Saturday, 23 March 2013

Phlebitis requires urgent scanning to prevent DVTs and PEs

At this morning's session at the Indovasc Symposium 2013, Mark Whiteley gave a talk entitled:

Superficial Venous Thrombosis - To Treat or Not?
Mark Whiteley

In the talk, Mark explained how the treatment of "Phlebitis" in the legs has completely changed over the last couple of years.

Until recently, "phlebitis" or superficial venous thrombosis of the leg, was considered to be a benign condition without any risk the patient. As such, doctors and nurses have been used to diagnosing this clinically and then treating with aspirin and graduated pressure stockings-and occasionally those who do not understand the process have used antibiotics.

However recommendations from the American College of Chest Physicians (ACCP) and the British Committee for Standards in Haematology in 2012 have produced new guidelines based upon randomised controlled studies that have been performed over the previous 2 to 3 years.

The key points are:
  • "Phlebitis" of the legs (superficial venous thrombophlebitis) is associated with deep vein thrombosis (DVT) and pulmonary embolism (PE) in a few patients
  • Treatment of superficial venous thrombophlebitis of the legs has shown to reduce the extension of clot, reducing deep vein thrombosis (DVT) and pulmonary embolism (PE)
Therefore it is now incorrect to diagnose "phlebitis" or superficial venous thrombophlebitis of the legs clinically and treat with aspirin, antibiotics and/or graduated pressure stockings as this will mean any underlying deep vein thrombosis (DVT) is missed and potential clot extension is more likely.
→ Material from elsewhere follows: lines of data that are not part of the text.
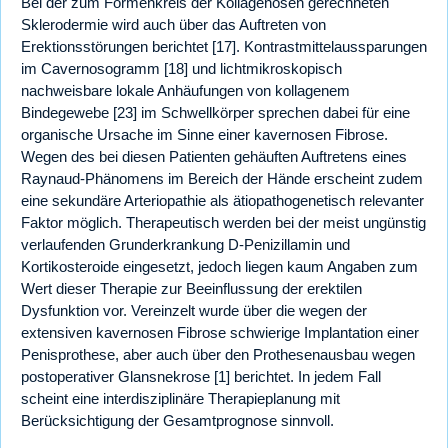
Bei der zum Formenkreis der Kollagenosen gerechneten
Sklerodermie wird auch über das Auftreten von
Erektionsstörungen berichtet [17]. Kontrastmittelaussparungen
im Cavernosogramm [18] und lichtmikroskopisch
nachweisbare lokale Anhäufungen von kollagenem
Bindegewebe [23] im Schwellkörper sprechen dabei für eine
organische Ursache im Sinne einer kavernosen Fibrose.
Wegen des bei diesen Patienten gehäuften Auftretens eines
Raynaud-Phänomens im Bereich der Hände erscheint zudem
eine sekundäre Arteriopathie als ätiopathogenetisch relevanter
Faktor möglich. Therapeutisch werden bei der meist ungünstig
verlaufenden Grunderkrankung D-Penizillamin und
Kortikosteroide eingesetzt, jedoch liegen kaum Angaben zum
Wert dieser Therapie zur Beeinflussung der erektilen
Dysfunktion vor. Vereinzelt wurde über die wegen der
extensiven kavernosen Fibrose schwierige Implantation einer
Penisprothese, aber auch über den Prothesenausbau wegen
postoperativer Glansnekrose [1] berichtet. In jedem Fall
scheint eine interdisziplinäre Therapieplanung mit
Berücksichtigung der Gesamtprognose sinnvoll.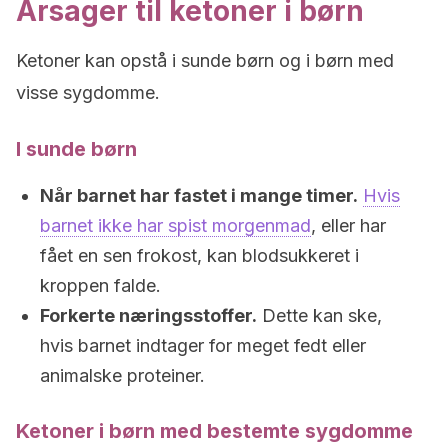
Årsager til ketoner i børn
Ketoner kan opstå i sunde børn og i børn med
visse sygdomme.
I sunde børn
Når barnet har fastet i mange timer.
Hvis
barnet ikke har spist morgenmad
, eller har
fået en sen frokost, kan blodsukkeret i
kroppen falde.
Forkerte næringsstoffer.
Dette kan ske,
hvis barnet indtager for meget fedt eller
animalske proteiner.
Ketoner i børn med bestemte sygdomme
Hence the new recommendations are:
  • Anyone thought to have "phlebitis"or superficial venous thrombophlebitis needs to have a venous duplex ultrasound scan as soon as possible
  • If a DVT is identified, full anticoagulation needs to be started
  • If the clot is in the Great Saphenous Vein and close to the SaphenoFemoral Junction, full anticoagulation needs to be started
  • If the clot is less extensive but there are other factors then prophylactic low molecular weight heparin should be given
  • For more minor cases proven on venous duplex ultrasound scanning, non-steroidal anti-inflammatory tablets are sufficient
These guidelines show that "phlebitis" of the legs can no longer be treated as a minor condition as this may lead the patient to potentially dangerous deep vein thrombosis (DVT) or pulmonary embolism (PE).

Every patient with "phlebitis", or suspected to have "phlebitis", needs to have an urgent venous duplex ultrasound scan arranged and appropriate treatment prescribed upon the scan results.